O Administrador : Mas agora nunca se está só – disse Mustafá Mond – Fazemos com que todos detestem a solidão, e organizamos a vida de tal forma que seja quase impossível conhecê-la.

A grande sacada de hoje é ser mercador de felicidade. Qualquer empreendimento e produto, no fundo ,possui na sua propaganda, embutida tal questão: “estamos lhe oferecendo a felicidade”; e assim crescem empresas, programas de TV, empreendimentos religiosos...

Sim, empreendimentos religiosos. Me tem parecido que hoje, se inverteram os papéis do livro, e os líderes e organizações religiosas fazem o papel do Administrador.

Finitude, Transitoriedade, Vulnerabilidade.

Versar sobre estes três termos pode me render incompreensão, impopularidade. Mas devemos seguir a consciência e ter a ousadia de falar as coisas críticas nos momentos críticos. São três temas que dificilmente alguém ouve muito em igreja. Vai de encontro a maior estratégia de crescimento e de manutenção de templos cheios atualmente:, seja em versões mais exageradas e de má-fé, ou manifestações de boa-fé e sinceridade. Vou tentar dizer o que precisarei dizer aqui, ainda que categoricamente, com muita humildade. Pois sei que os problemas concretos que nos angustiam na vida são sérios, dolorosos, e realmente queremos que passem. Às vezes lidamos com situações que nos esgotam, emocional, fisicamente, e a gente chega a desesperar da vida. Deixo claro que de forma alguma quero ser leviano com aquela dona de casa, aquele jovem, aquele idoso, aquele casal, etc., etc., que dizem amém com todo o fervor ao escutar na Igreja ou na música que logo Deus solucionará todos seus mais graves problemas.
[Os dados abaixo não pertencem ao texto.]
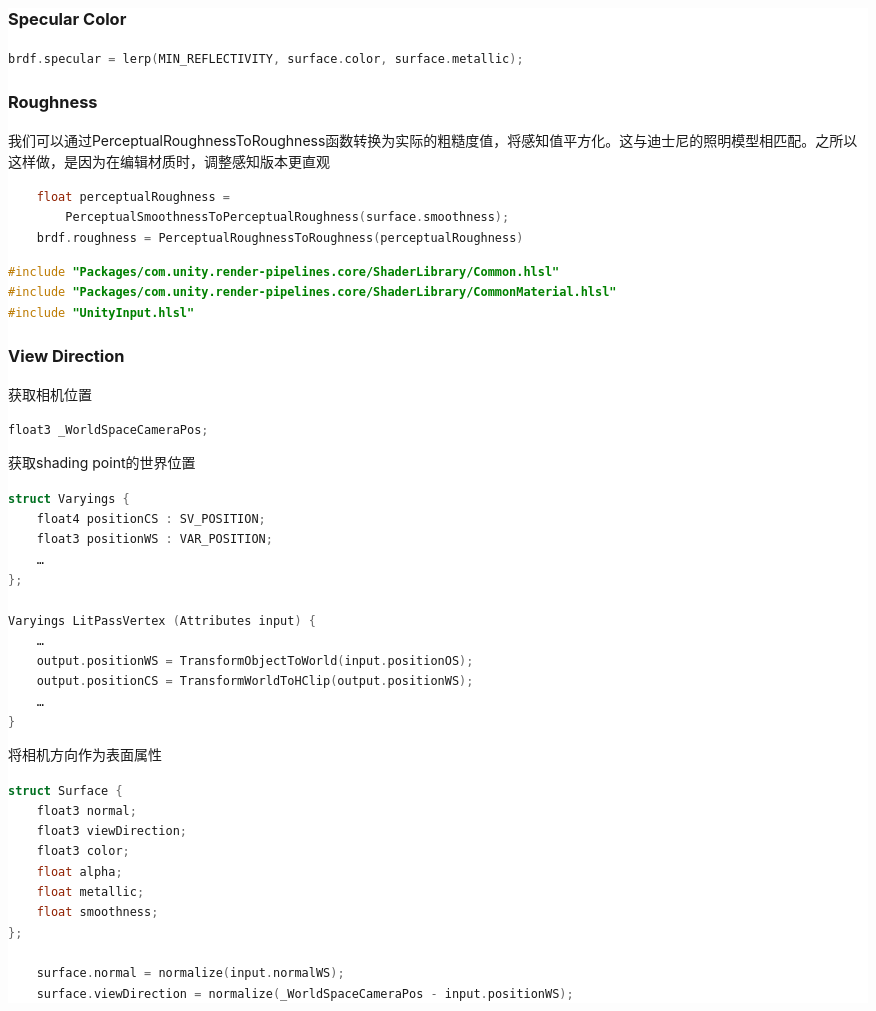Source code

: ### Specular Color

```c
brdf.specular = lerp(MIN_REFLECTIVITY, surface.color, surface.metallic);
```

### Roughness

我们可以通过PerceptualRoughnessToRoughness函数转换为实际的粗糙度值，将感知值平方化。这与迪士尼的照明模型相匹配。之所以这样做，是因为在编辑材质时，调整感知版本更直观

```c
	float perceptualRoughness =
		PerceptualSmoothnessToPerceptualRoughness(surface.smoothness);
	brdf.roughness = PerceptualRoughnessToRoughness(perceptualRoughness)
```

```c
#include "Packages/com.unity.render-pipelines.core/ShaderLibrary/Common.hlsl"
#include "Packages/com.unity.render-pipelines.core/ShaderLibrary/CommonMaterial.hlsl"
#include "UnityInput.hlsl"
```

### View Direction

获取相机位置

```c
float3 _WorldSpaceCameraPos;
```

获取shading point的世界位置

```c
struct Varyings {
	float4 positionCS : SV_POSITION;
	float3 positionWS : VAR_POSITION;
	…
};

Varyings LitPassVertex (Attributes input) {
	…
	output.positionWS = TransformObjectToWorld(input.positionOS);
	output.positionCS = TransformWorldToHClip(output.positionWS);
	…
}
```

将相机方向作为表面属性

```c
struct Surface {
	float3 normal;
	float3 viewDirection;
	float3 color;
	float alpha;
	float metallic;
	float smoothness;
};

	surface.normal = normalize(input.normalWS);
	surface.viewDirection = normalize(_WorldSpaceCameraPos - input.positionWS);
```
Até porque eu também passo por situações assim, e só eu sei o quão eu gostaria de que passassem logo....

Pois é isso o que direi e fundamentarei, e que não é nenhuma novidade (pois Jesus disse: “no mundo tereis aflições, mas tenham ânimo, eu venci o mundo” – S.João, 16.33, e não “tenham ânimo, vou dar uma resposta ou uma solução mágica para todos”).

Filhos com grandes problemas, seja com drogas, crimes, rebeldia aguda, promiscuidade vulgar e constante...dívidas que se avolumam, assolam, em condições que estão fora de nosso controle, e podemos perder tudo...catástrofes naturais que roubam a vida de entes queridos, levam nossa saúde, aptidão para nossa profissão, todos os bens...doenças dolorosas e definhadoras...acidentes graves...desemprego...

Sim. Seria muito bom se eu pudesse dizer “tenham fé que é garantido que Deus vai resolver”. Realmente, pode ser. Não irei ao sentido oposto: “Não adianta, Deus não resolve”. Mas é importante frisar: _pode ser que o pior aconteça. Não se iluda; acontece em todo o mundo, em todos os tempos, e pode acontecer, seja você de qual religião, igreja, ou o que for.



Elias vive como fugitivo e errante. Davi sofre nas mãos de Saul e mais tarde é atacado por seu próprio filho. João Batista é degolado por Herodes.
(...)
Pois resta-nos ou beneficiarmo-nos ou sermos injuriados pela aflição. Não depende da natureza da aflição, mas da disposição de nossa própria mente. São João Crisóstomo. Homillies on Galatians, Ephesians, Philippians, Colossians, Timothy, titus and Philemon.